The cheapest new car available in the US in 1969 (fiat 850) had a nice expansion tank system

71 Lotus Europa has one

69 Ferrari Dino has one

69 Maserati Mistral does not

 

logdog (Forum Supporter)
logdog (Forum Supporter) GRM+ Memberand UberDork
4/16/21 12:43 p.m.

Looking at just the non-pressurized containers (to keep design choice/packing requirements out of the equation), it looks like the newest confirmed example so far for a "spit on the ground" hose is the 86 Mini.  Im actually kinda surprised it would make it that new just for the environmental concerns and wanting to keep Fido from drinking coolant.  It is also interesting seeing the various have/have not differences in the 60s/70s

Pete. (l33t FS)
Pete. (l33t FS) MegaDork
4/16/21 12:58 p.m.

In reply to logdog (Forum Supporter) :

If coolant spits on the ground, that is because someone overfilled the cooling system.  If there is no catch tank, you're supposed to fill the coolant to about 1-2 inches down from "full" and no more.

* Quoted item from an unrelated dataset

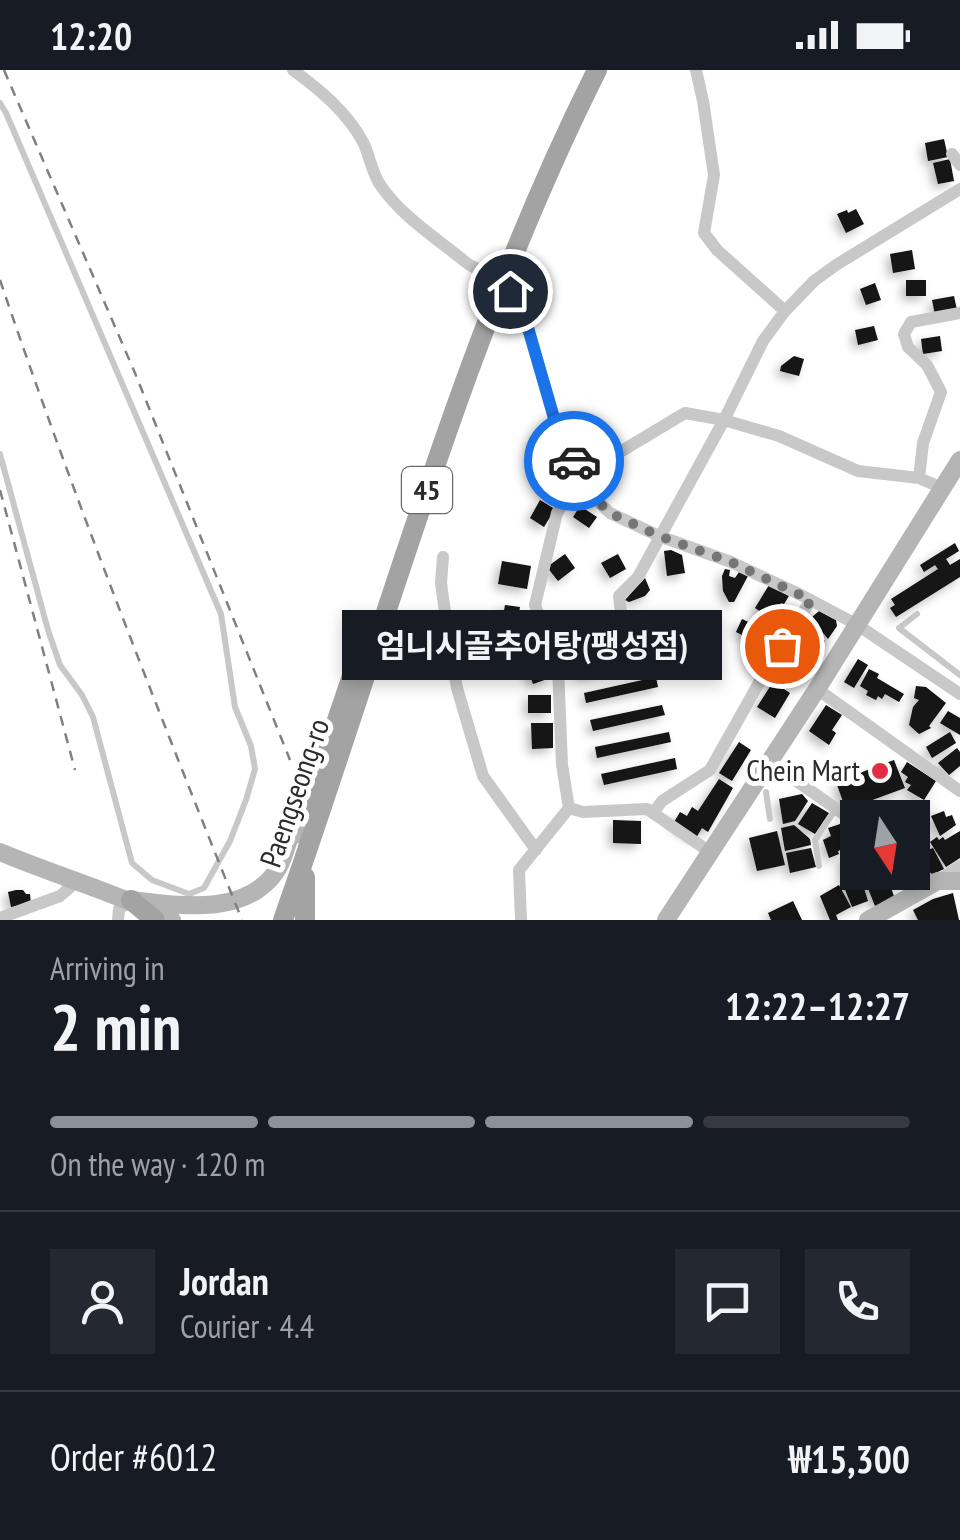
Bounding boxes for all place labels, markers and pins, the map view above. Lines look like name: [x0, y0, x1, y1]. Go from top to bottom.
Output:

Radiators used to have full lines stamped into the tank that had the radiator cap.  Filling the radiator all the way to the top is a relatively new idea.

frenchyd
frenchyd UltimaDork
4/16/21 1:53 p.m.

In reply to Tom Suddard :

The first time I saw a coolant recovery tank was the big block Corvette of about 1972.   A beautifully formed aluminum tank. 

Honsch
Honsch Reader
4/16/21 3:04 p.m.

Look for changes in pollution laws.  At some point it became frowned upon to dump toxic coolant on the road.